The idea of 'finding oneself' has been around a long time. Young people in my day (I'm 61) used to travel to India for some reason to 'find themselves'. The premise being that there is a 'self' somewhere inside us 'to find'.
While there clearly is a well of potential in each of us that has a shape that seeks expression, the idea that you can't find this in ordinary, every day life is a nonsense, since it is in ordinary every day life that we are designed to fulfil that potential as that in reality is the only life there is.
For our forbears this was not only not an alternative, it was not even conceived of as an alternative as they dind not have the wealth or the technology or the opportunities offered by these to provide for this.
Modern life offers an increasingly fantastical array of freedoms and opportunities, which are in truth meaningless illusions. It is in succumbing to and seeking after these illusions that we loose the very self we then think we then need to find.
Leaving a long term marriage relationship to be free to find yourself is one of these.
We idolise freedom. However there is no true freedom without constraint. Freedom is only meangingful if it is freedom to be something. Absolute freedom is in truth 'nothing' but unrealised potential. At some point, to be something, even a 'self' we have to choose the constraints that are going to realise that self.

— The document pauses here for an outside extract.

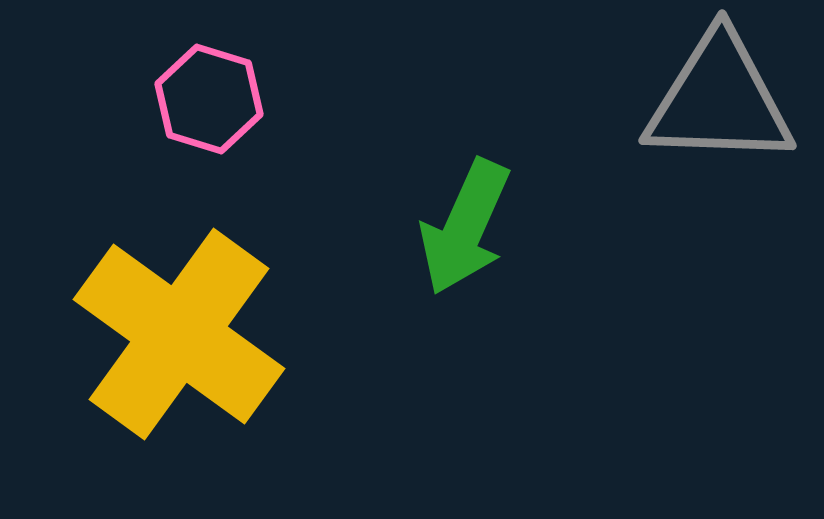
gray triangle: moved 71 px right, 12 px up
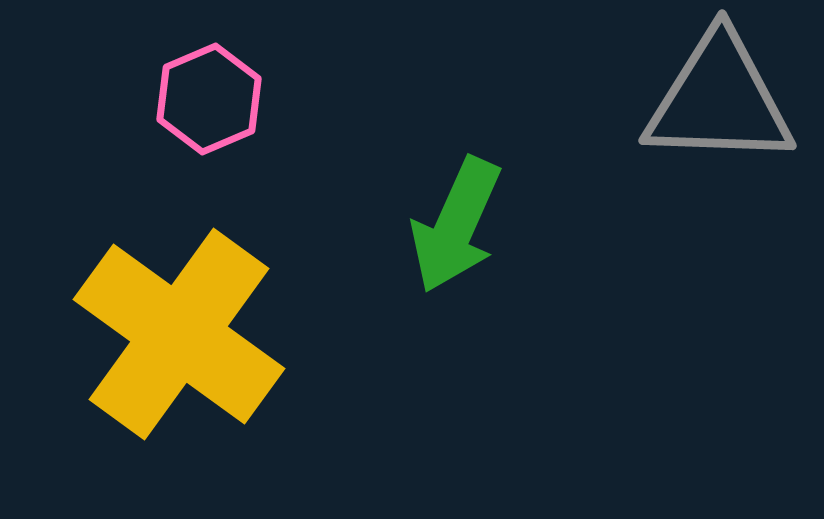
pink hexagon: rotated 20 degrees clockwise
green arrow: moved 9 px left, 2 px up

The constraints of life are the crucible in which we mould that potential not to find, but to become ourselves.
Without making the perfect the enemy of the good, a key reason why, for generations, wiser people than us decided that marriage was a solemn, sacred, lifelong contract is precisely because it provided an ordinary set of tough constraints in which we could realise the potential to be ourselves and through which to find meaning and some joy.